An older woman in full traditional Palestinian embroidered dress, just like my grandma wore, was crumpled to the floor, wailing. “Help,” said the flight agent. “Talk to her . What is her problem? We told her the flight was going to be late and she did this.”
I stooped to put my arm around the woman and spoke haltingly. “Shu-dow-a, shu-bid-uck, habibti? Stani schway, min fadlick, shu-bit-se-wee?” The minute she heard any words she knew, however poorly used, she stopped crying. She thought the flight had been cancelled entirely. She needed to be in El Paso for major medical treatment the next day. I said, “No, we’re fine, you’ll get there, just late, who is picking you up? Let’s call him.”

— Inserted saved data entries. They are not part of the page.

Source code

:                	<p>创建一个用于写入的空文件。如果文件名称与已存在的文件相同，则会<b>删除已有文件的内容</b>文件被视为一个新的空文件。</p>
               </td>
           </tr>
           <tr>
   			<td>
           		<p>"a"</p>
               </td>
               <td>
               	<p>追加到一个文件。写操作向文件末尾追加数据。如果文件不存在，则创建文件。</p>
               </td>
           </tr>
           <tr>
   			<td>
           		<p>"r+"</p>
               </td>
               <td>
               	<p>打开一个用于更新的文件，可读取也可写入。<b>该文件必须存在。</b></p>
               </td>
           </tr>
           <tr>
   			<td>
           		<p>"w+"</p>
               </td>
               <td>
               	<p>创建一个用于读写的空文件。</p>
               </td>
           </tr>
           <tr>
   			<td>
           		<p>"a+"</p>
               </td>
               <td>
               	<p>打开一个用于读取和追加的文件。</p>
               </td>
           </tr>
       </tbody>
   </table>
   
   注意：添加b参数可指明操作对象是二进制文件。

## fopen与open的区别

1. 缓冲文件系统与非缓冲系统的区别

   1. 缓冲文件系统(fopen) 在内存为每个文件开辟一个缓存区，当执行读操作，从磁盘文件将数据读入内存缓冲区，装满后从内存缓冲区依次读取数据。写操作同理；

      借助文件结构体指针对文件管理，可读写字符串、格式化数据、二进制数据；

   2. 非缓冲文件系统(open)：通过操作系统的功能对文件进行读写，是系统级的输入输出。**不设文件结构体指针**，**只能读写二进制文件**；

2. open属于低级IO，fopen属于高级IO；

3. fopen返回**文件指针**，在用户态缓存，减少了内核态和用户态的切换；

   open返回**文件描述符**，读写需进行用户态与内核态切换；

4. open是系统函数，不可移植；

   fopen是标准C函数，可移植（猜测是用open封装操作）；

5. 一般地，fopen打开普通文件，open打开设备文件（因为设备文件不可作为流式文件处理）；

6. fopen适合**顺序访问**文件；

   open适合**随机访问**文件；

We called her son, I spoke with him in English. I told him I would stay with his mother till we got on the plane. She talked to him. Then we called her other sons just for the fun of it. Then we called my dad and he and she spoke for a while in Arabic and found out of course they had ten shared friends. Then I thought just for the heck of it why not call some Palestinian poets I know and let them chat with her? This all took up two hours.
She was laughing a lot by then. Telling about her life, patting my knee, answering questions. She had pulled a sack of homemade mamool cookies— little powdered sugar crumbly mounds stuffed with dates and nuts— from her bag and was offering them to all the women at the gate. To my amazement, not a single traveler declined one. It was like a sacrament. The traveler from Argentina, the mom from California, the lovely woman from Laredo— we were all covered with the same powdered sugar. And smiling. There is no better cookie.
Then the airline broke out free apple juice and two little girls from our flight ran around serving it and they were covered with powdered sugar too. And I noticed my new best friend— by now we were holding hands— had a potted plant poking out of her bag, some medicinal thing, with green furry leaves. Such an old country traveling tradition. Always carry a plant. Always stay rooted to somewhere.
And I looked around that gate of late and weary ones and thought, This is the world I want to live in. The shared world. Not a single person in that gate— once the crying of confusion stopped— seemed apprehensive about any other person. They took the cookies. I wanted to hug all those other women too.
This can still happen anywhere. Not everything is lost.